Transaction completes monetization of ITCs tied to six RNG projects.

Clean Energy Fuels announced the completion of a $29.5 million sale of investment tax credits (ITC) through its joint venture, CE bp Renew, formed with BP Products North America Inc. The deal marks the third and final transaction tied to the company’s portfolio of six operating renewable natural gas (RNG) projects.

The credits were generated by four of Clean Energy’s dairy RNG facilities: Ash Grove, Marshall Ridge, VF Renewables, and Tri Cross, located in Minnesota, Iowa, and South Dakota, all in key U.S. agricultural regions. Together, these sites have the capacity to produce an estimated 3.9 million gallons annually of negative carbon-intensity RNG, primarily used to fuel heavy-duty transportation fleets.

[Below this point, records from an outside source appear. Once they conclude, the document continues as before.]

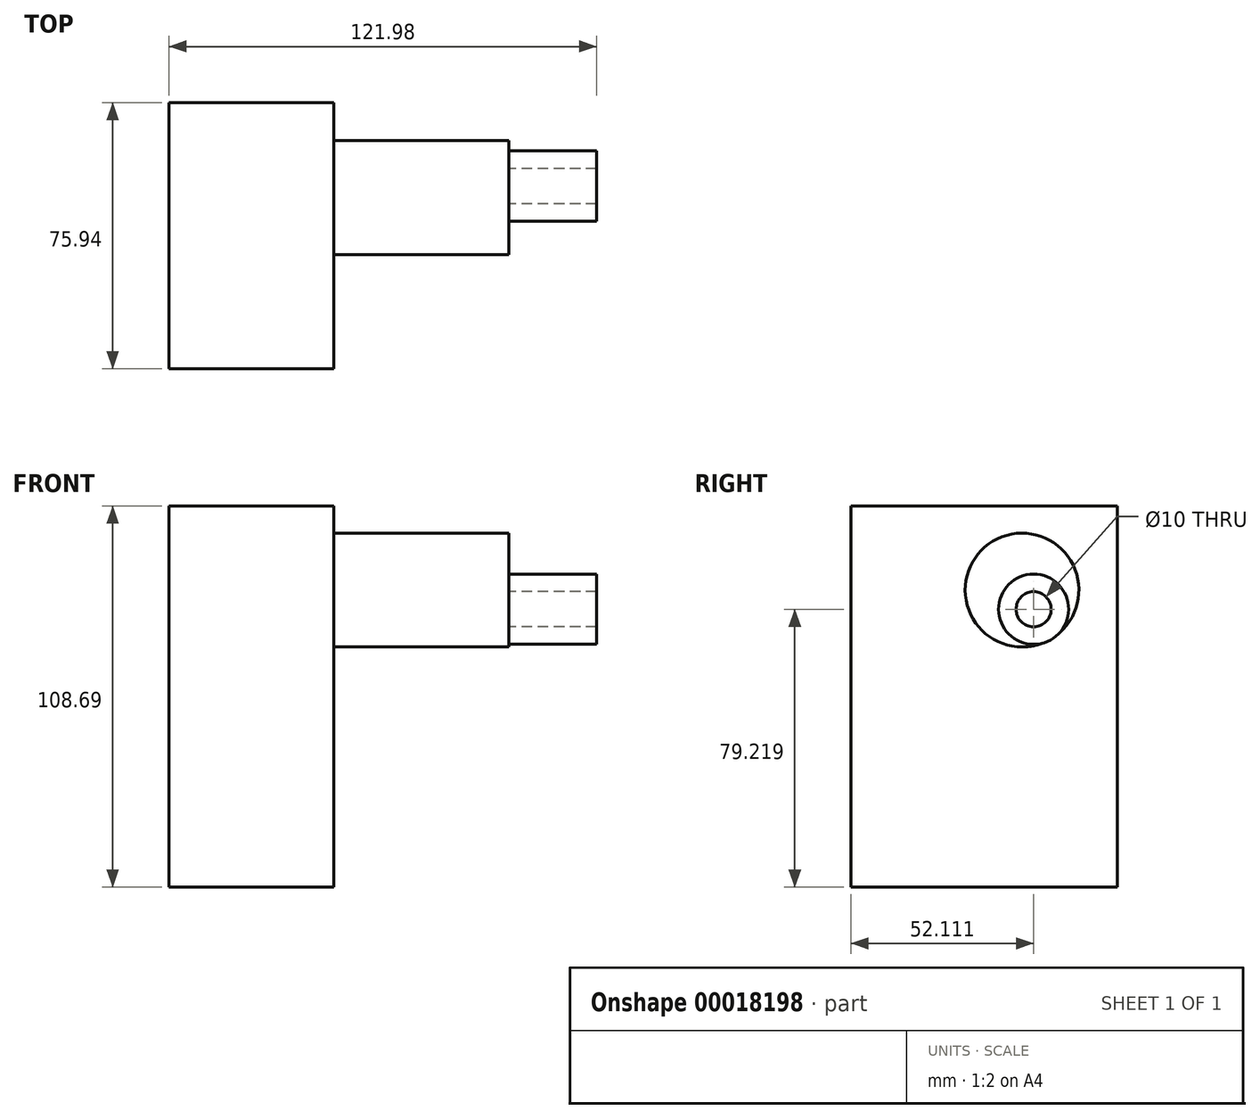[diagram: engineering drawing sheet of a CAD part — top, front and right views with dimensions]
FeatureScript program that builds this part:
annotation { "Feature Type Name" : "Feature", "Feature Type Description" : "" }
export const myFeature = defineFeature(function(context is Context, id is Id, definition is map)
    precondition{}
    {
        {
            var Q0;
            Q0=qCreatedBy(makeId("Right.planeOp"),FACE);
            var sketch = newSketch(context, id + "F0", { "sketchPlane" : qUnion([Q0])});
            skLineSegment(sketch, "E0.bottom", {"start": v(-28.66, -42.02) * mm, "end": v(47.28, -42.02) * mm});
            skLineSegment(sketch, "E0.top", {"start": v(-28.66, 66.67) * mm, "end": v(47.28, 66.67) * mm});
            skLineSegment(sketch, "E0.left", {"start": v(-28.66, -42.02) * mm, "end": v(-28.66, 66.67) * mm});
            skLineSegment(sketch, "E0.right", {"start": v(47.28, -42.02) * mm, "end": v(47.28, 66.67) * mm});
            skSolve(sketch);
        }
        {
            var Q0;
            Q0=makeQuery(id+"F0.imprint","IMPRINT",FACE,{"disambiguationData":[TD([[makeQuery(id+"F0.imprint","IMPRINT",EDGE,{"derivedFrom":sQuery(id+"F0.wireOp",EDGE,"E0.bottom")}),1.0]])]});
            extrude(context, id + "F1", {"entities" : qUnion([Q0]), "depth" : 46.98 * mm});
        }
        {
            var Q0;
            Q0=makeQuery(id+"F1.opExtrude","CAP_FACE",FACE,{"disambiguationData":[OSD([sQuery(id+"F0.wireOp",EDGE,"E0.bottom"),sQuery(id+"F0.wireOp",EDGE,"E0.top"),sQuery(id+"F0.wireOp",EDGE,"E0.left"),sQuery(id+"F0.wireOp",EDGE,"E0.right")])],"isStart":false});
            var sketch = newSketch(context, id + "F2", { "sketchPlane" : qUnion([Q0])});
            skSolve(sketch);
        }
        {
            var Q0;
            Q0=makeQuery(id+"F2.imprint","IMPRINT",FACE,{"disambiguationData":[TD([[makeQuery(id+"F2.imprint","IMPRINT",EDGE,{"derivedFrom":makeQuery(id+"F1.opExtrude","CAP_EDGE",EDGE,{"disambiguationData":[OSD([sQuery(id+"F0.wireOp",EDGE,"E0.bottom")])],"isStart":false})}),1.0]])]});
            var sketch = newSketch(context, id + "F3", { "sketchPlane" : qUnion([Q0])});
            skCircle(sketch, "E1", {"center": v(20.15, 42.67) * mm, "radius": 16.21 * mm});
            skSolve(sketch);
        }
        {
            var Q0;
            Q0=makeQuery(id+"F3.imprint","IMPRINT",FACE,{"disambiguationData":[TD([[makeQuery(id+"F3.imprint","IMPRINT",EDGE,{"derivedFrom":sQuery(id+"F3.wireOp",EDGE,"E1")}),1.0]])]});
            var Q1;
            Q1=sQuery(id+"F3.wireOp",EDGE,"E1");
            extrude(context, id + "F4", {"entities" : qUnion([Q0]), "surfaceEntities" : qUnion([Q1]), "depth" : 50 * mm});
        }
        {
            var Q0;
            Q0=makeQuery(id+"F4.opExtrude","CAP_FACE",FACE,{"disambiguationData":[OSD([sQuery(id+"F3.wireOp",EDGE,"E1")])],"isStart":false});
            var sketch = newSketch(context, id + "F5", { "sketchPlane" : qUnion([Q0])});
            skCircle(sketch, "E2", {"center": v(23.45, 37.2) * mm, "radius": 5 * mm});
            skCircle(sketch, "E3.0", {"center": v(23.45, 37.2) * mm, "radius": 10 * mm});
            skSolve(sketch);
        }
        {
            var Q0;
            Q0 = qSketchRegion(id + "F5", true);
            var Q1;
            Q1=sQuery(id+"F5.wireOp",EDGE,"E3.0");
            var Q2;
            Q2=sQuery(id+"F5.wireOp",EDGE,"E2");
            extrude(context, id + "F6", {"entities" : qUnion([Q0]), "surfaceEntities" : qUnion([Q1, Q2]), "depth" : 25 * mm});
        }
    });
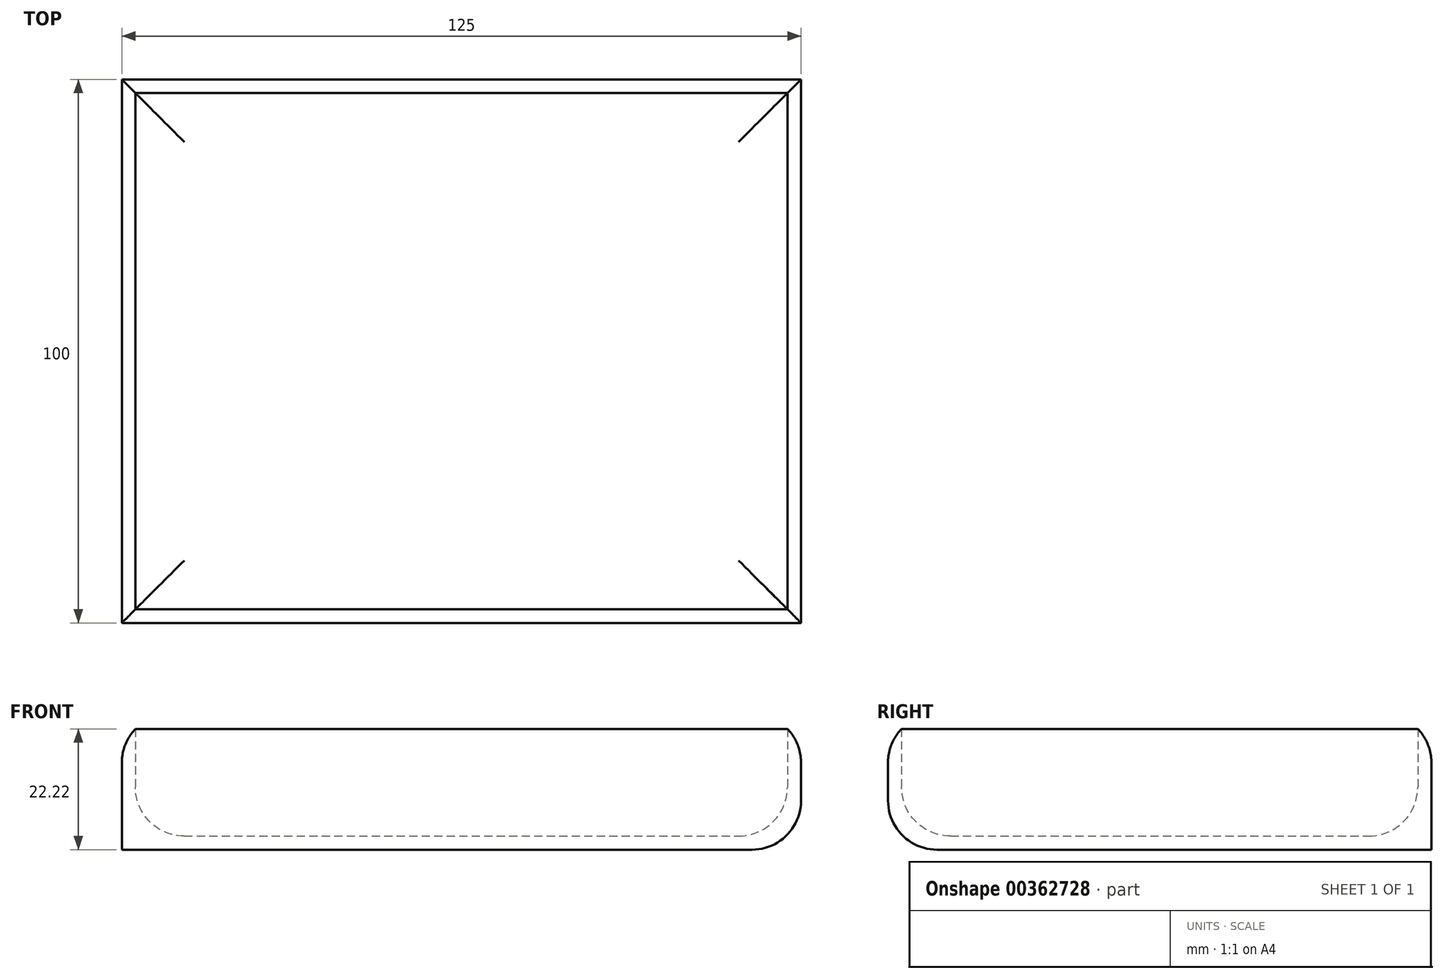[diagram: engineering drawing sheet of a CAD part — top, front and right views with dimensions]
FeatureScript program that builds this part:
annotation { "Feature Type Name" : "Feature", "Feature Type Description" : "" }
export const myFeature = defineFeature(function(context is Context, id is Id, definition is map)
    precondition{}
    {
        {
            var Q0;
            Q0=qCreatedBy(makeId("Top.planeOp"),FACE);
            var sketch = newSketch(context, id + "F0", { "sketchPlane" : qUnion([Q0])});
            skLineSegment(sketch, "E0.bottom", {"start": v(0, 0) * mm, "end": v(125, 0) * mm});
            skLineSegment(sketch, "E0.top", {"start": v(0, 100) * mm, "end": v(125, 100) * mm});
            skLineSegment(sketch, "E0.left", {"start": v(0, 0) * mm, "end": v(0, 100) * mm});
            skLineSegment(sketch, "E0.right", {"start": v(125, 0) * mm, "end": v(125, 100) * mm});
            skSolve(sketch);
        }
        {
            var Q0;
            Q0=makeQuery(id+"F0.imprint","IMPRINT",FACE,{"disambiguationData":[TD([[makeQuery(id+"F0.imprint","IMPRINT",EDGE,{"derivedFrom":sQuery(id+"F0.wireOp",EDGE,"E0.bottom")}),1.0]])]});
            extrude(context, id + "F1", {"entities" : qUnion([Q0]), "depth" : 25 * mm});
        }
        {
            var Q0;
            Q0=makeQuery(id+"F1.opExtrude","CAP_FACE",FACE,{"disambiguationData":[OSD([sQuery(id+"F0.wireOp",EDGE,"E0.bottom"),sQuery(id+"F0.wireOp",EDGE,"E0.top"),sQuery(id+"F0.wireOp",EDGE,"E0.left"),sQuery(id+"F0.wireOp",EDGE,"E0.right")])],"isStart":false});
            shell(context, id + "F2", {"entities" : qUnion([Q0]), "thickness" : 2.5 * mm});
        }
        {
            var Q0;
            Q0=makeQuery(id+"F1.opExtrude","CAP_EDGE",EDGE,{"disambiguationData":[OSD([sQuery(id+"F0.wireOp",EDGE,"E0.bottom")])],"isStart":false});
            var Q1;
            Q1=makeQuery(id+"F1.opExtrude","CAP_EDGE",EDGE,{"disambiguationData":[OSD([sQuery(id+"F0.wireOp",EDGE,"E0.bottom")])],"isStart":true});
            var Q2;
            Q2=makeQuery(id+"F1.opExtrude","CAP_EDGE",EDGE,{"disambiguationData":[OSD([sQuery(id+"F0.wireOp",EDGE,"E0.right")])],"isStart":true});
            var Q3;
            Q3=makeQuery(id+"F2.opShell","OFFSET_FACE",FACE,{"disambiguationData":[OSD([sQuery(id+"F0.wireOp",EDGE,"E0.bottom"),sQuery(id+"F0.wireOp",EDGE,"E0.top"),sQuery(id+"F0.wireOp",EDGE,"E0.left"),sQuery(id+"F0.wireOp",EDGE,"E0.right")])]});
            var Q4;
            Q4=makeQuery(id+"F1.opExtrude","CAP_EDGE",EDGE,{"disambiguationData":[OSD([sQuery(id+"F0.wireOp",EDGE,"E0.right")])],"isStart":false});
            var Q5;
            Q5=makeQuery(id+"F1.opExtrude","CAP_EDGE",EDGE,{"disambiguationData":[OSD([sQuery(id+"F0.wireOp",EDGE,"E0.top")])],"isStart":false});
            var Q6;
            Q6=makeQuery(id+"F1.opExtrude","CAP_EDGE",EDGE,{"disambiguationData":[OSD([sQuery(id+"F0.wireOp",EDGE,"E0.left")])],"isStart":false});
            fillet(context, id + "F3", {"entities" : qUnion([Q0, Q1, Q2, Q3, Q4, Q5, Q6]), "radius" : 9 * mm, "tangentPropagation" : true, "allowEdgeOverflow" : false});
        }
    });
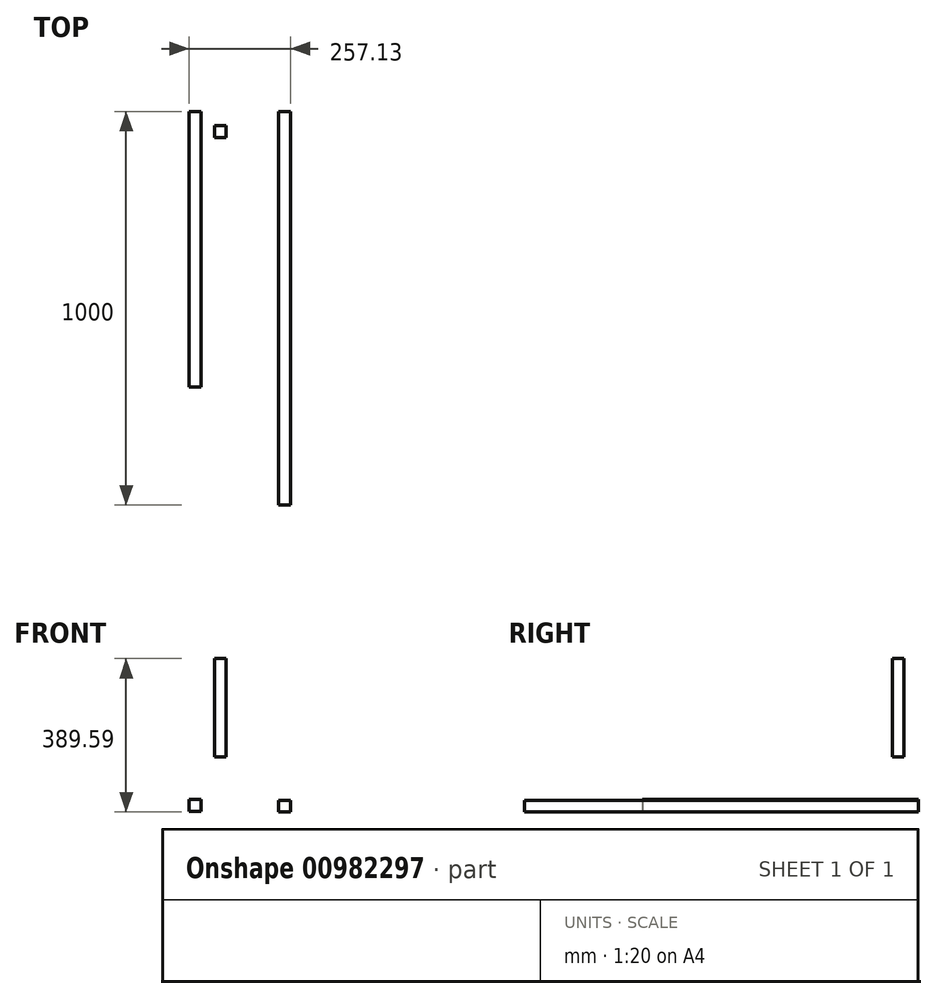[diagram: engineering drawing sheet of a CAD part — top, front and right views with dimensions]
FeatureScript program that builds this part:
annotation { "Feature Type Name" : "Feature", "Feature Type Description" : "" }
export const myFeature = defineFeature(function(context is Context, id is Id, definition is map)
    precondition{}
    {
        {
            var Q0;
            Q0=qCreatedBy(makeId("Top.planeOp"),FACE);
            var sketch = newSketch(context, id + "F0", { "sketchPlane" : qUnion([Q0])});
            skLineSegment(sketch, "E0.bottom", {"start": v(43.15, -65.93) * mm, "end": v(73.15, -65.93) * mm});
            skLineSegment(sketch, "E0.top", {"start": v(43.15, -35.93) * mm, "end": v(73.15, -35.93) * mm});
            skLineSegment(sketch, "E0.left", {"start": v(43.15, -65.93) * mm, "end": v(43.15, -35.93) * mm});
            skLineSegment(sketch, "E0.right", {"start": v(73.15, -65.93) * mm, "end": v(73.15, -35.93) * mm});
            skSolve(sketch);
        }
        {
            var Q0;
            Q0 = qSketchRegion(id + "F0", true);
            extrude(context, id + "F1", {"entities" : qUnion([Q0]), "depth" : 250 * mm, "offsetDistance" : 25 * mm});
        }
        {
            var Q0;
            Q0=qCreatedBy(makeId("Front.planeOp"),FACE);
            var sketch = newSketch(context, id + "F2", { "sketchPlane" : qUnion([Q0])});
            skLineSegment(sketch, "E1.bottom", {"start": v(206.42, -109.59) * mm, "end": v(236.42, -109.59) * mm});
            skLineSegment(sketch, "E1.top", {"start": v(206.42, -139.59) * mm, "end": v(236.42, -139.59) * mm});
            skLineSegment(sketch, "E1.left", {"start": v(206.42, -109.59) * mm, "end": v(206.42, -139.59) * mm});
            skLineSegment(sketch, "E1.right", {"start": v(236.42, -109.59) * mm, "end": v(236.42, -139.59) * mm});
            skLineSegment(sketch, "E2.bottom", {"start": v(-20.7, -107.6) * mm, "end": v(9.3, -107.6) * mm});
            skLineSegment(sketch, "E2.top", {"start": v(-20.7, -137.6) * mm, "end": v(9.3, -137.6) * mm});
            skLineSegment(sketch, "E2.left", {"start": v(-20.7, -107.6) * mm, "end": v(-20.7, -137.6) * mm});
            skLineSegment(sketch, "E2.right", {"start": v(9.3, -107.6) * mm, "end": v(9.3, -137.6) * mm});
            skSolve(sketch);
        }
        {
            var Q0;
            Q0=makeQuery(id+"F2.imprint","IMPRINT",FACE,{"disambiguationData":[TD([[makeQuery(id+"F2.imprint","IMPRINT",EDGE,{"derivedFrom":sQuery(id+"F2.wireOp",EDGE,"E1.bottom")}),-1.0]])]});
            extrude(context, id + "F3", {"entities" : qUnion([Q0]), "depth" : 1000 * mm, "offsetDistance" : 25 * mm});
        }
        {
            var Q0;
            Q0=makeQuery(id+"F2.imprint","IMPRINT",FACE,{"disambiguationData":[TD([[makeQuery(id+"F2.imprint","IMPRINT",EDGE,{"derivedFrom":sQuery(id+"F2.wireOp",EDGE,"E2.bottom")}),-1.0]])]});
            var Q1;
            Q1 = qConstructionFilter(qBodyType(qCreatedBy(id + "F2" ,EDGE), BodyType.WIRE), ConstructionObject.NO);
            extrude(context, id + "F4", {"entities" : qUnion([Q0]), "surfaceEntities" : qUnion([Q1]), "depth" : 700 * mm, "offsetDistance" : 25 * mm});
        }
    });
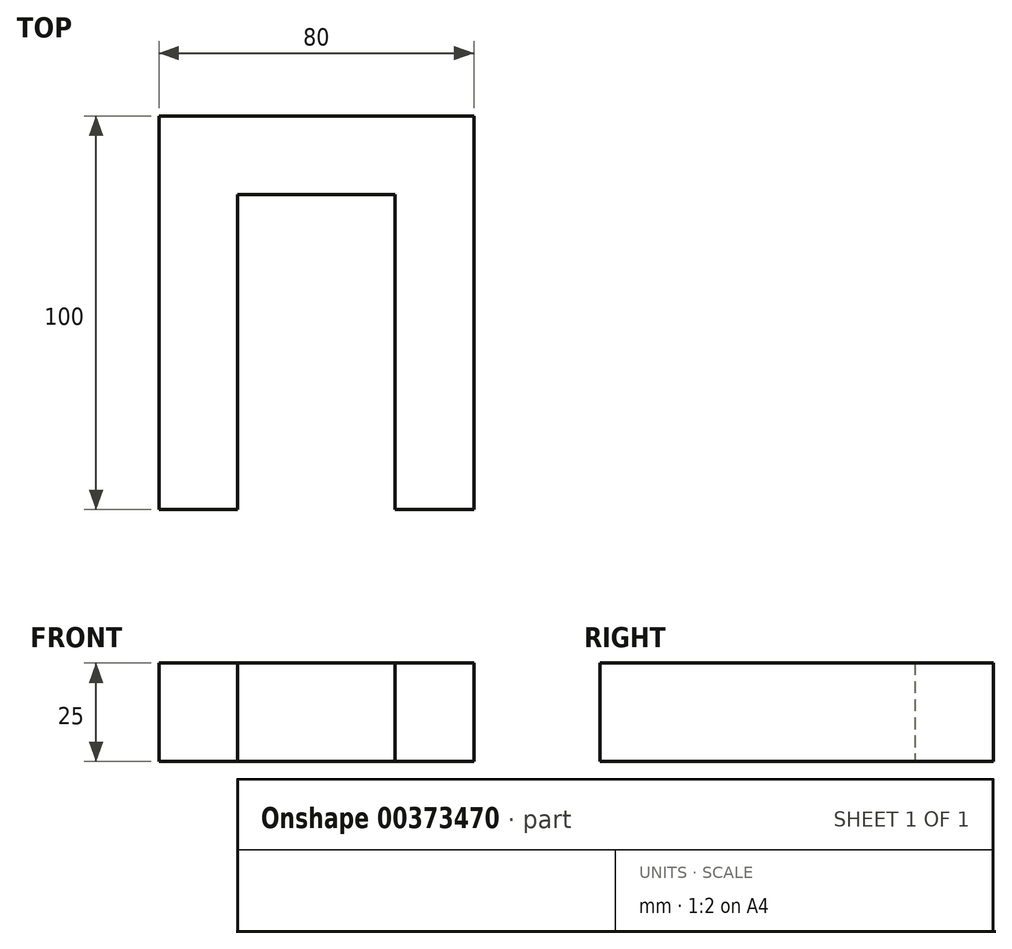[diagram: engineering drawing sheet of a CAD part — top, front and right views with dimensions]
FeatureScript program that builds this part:
annotation { "Feature Type Name" : "Feature", "Feature Type Description" : "" }
export const myFeature = defineFeature(function(context is Context, id is Id, definition is map)
    precondition{}
    {
        {
            var Q0;
            Q0=qCreatedBy(makeId("Top.planeOp"),FACE);
            var sketch = newSketch(context, id + "F0", { "sketchPlane" : qUnion([Q0])});
            skLineSegment(sketch, "E0.bottom", {"start": v(-80, -65.58) * mm, "end": v(-60, -65.58) * mm});
            skLineSegment(sketch, "E0.left", {"start": v(-80, -65.58) * mm, "end": v(-80, 14.42) * mm});
            skLineSegment(sketch, "E0.right", {"start": v(-60, -65.58) * mm, "end": v(-60, 14.42) * mm});
            skLineSegment(sketch, "E1.bottom", {"start": v(-20, -65.58) * mm, "end": v(0, -65.58) * mm});
            skLineSegment(sketch, "E1.left", {"start": v(-20, -65.58) * mm, "end": v(-20, 14.42) * mm});
            skLineSegment(sketch, "E1.right", {"start": v(0, -65.58) * mm, "end": v(0, 14.42) * mm});
            skLineSegment(sketch, "E2.bottom", {"start": v(-80, 34.42) * mm, "end": v(0, 34.42) * mm});
            skLineSegment(sketch, "E2.top", {"start": v(-60, 14.42) * mm, "end": v(-20, 14.42) * mm});
            skLineSegment(sketch, "E2.left", {"start": v(-80, 34.42) * mm, "end": v(-80, 14.42) * mm});
            skLineSegment(sketch, "E2.right", {"start": v(0, 34.42) * mm, "end": v(0, 14.42) * mm});
            skSolve(sketch);
        }
        {
            var Q0;
            Q0 = qSketchRegion(id + "F0", true);
            extrude(context, id + "F1", {"entities" : qUnion([Q0]), "depth" : 25 * mm});
        }
    });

“This transaction highlights the value of our renewable natural gas development portfolio,” said Clay Corbus, Senior Vice President and Head of Renewable Fuels at Clean Energy. “As the third successful transaction to fully monetize our RNG projects, it’s a milestone which reflects market confidence and positions Clean Energy for further growth in the clean fuel sector.”

With this latest transaction, Clean Energy has completed the monetization of all ITCs associated with its current RNG operations.

As one of the largest providers of RNG in the United States, Clean Energy Fuels aims to decarbonize transport by converting methane from organic waste into sustainable fuel. The company supports thousands of low-emission vehicles via a widespread network of fueling stations across the U.S. and Canada, as well as RNG production facilities based on dairy farms.